What you should do: Copy out each line of the data below in which "Asus" appears.

Provided data:
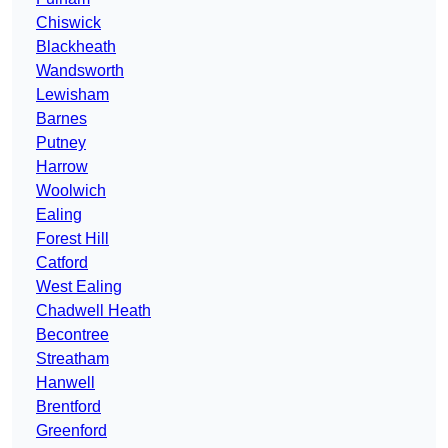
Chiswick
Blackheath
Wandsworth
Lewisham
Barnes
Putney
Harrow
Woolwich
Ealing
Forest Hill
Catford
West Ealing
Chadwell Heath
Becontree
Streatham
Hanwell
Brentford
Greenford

---

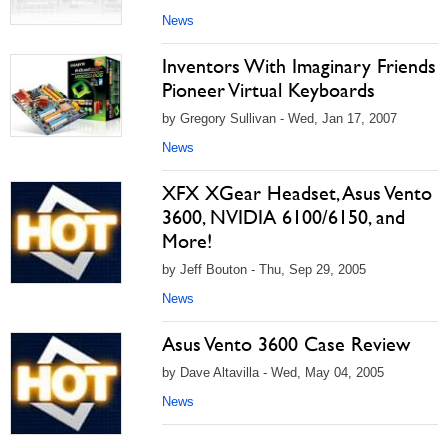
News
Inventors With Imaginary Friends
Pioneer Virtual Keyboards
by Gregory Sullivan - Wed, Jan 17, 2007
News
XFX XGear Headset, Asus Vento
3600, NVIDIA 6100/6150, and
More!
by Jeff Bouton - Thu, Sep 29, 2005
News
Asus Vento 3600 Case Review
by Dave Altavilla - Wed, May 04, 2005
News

Task response:
XFX XGear Headset, Asus Vento
Asus Vento 3600 Case Review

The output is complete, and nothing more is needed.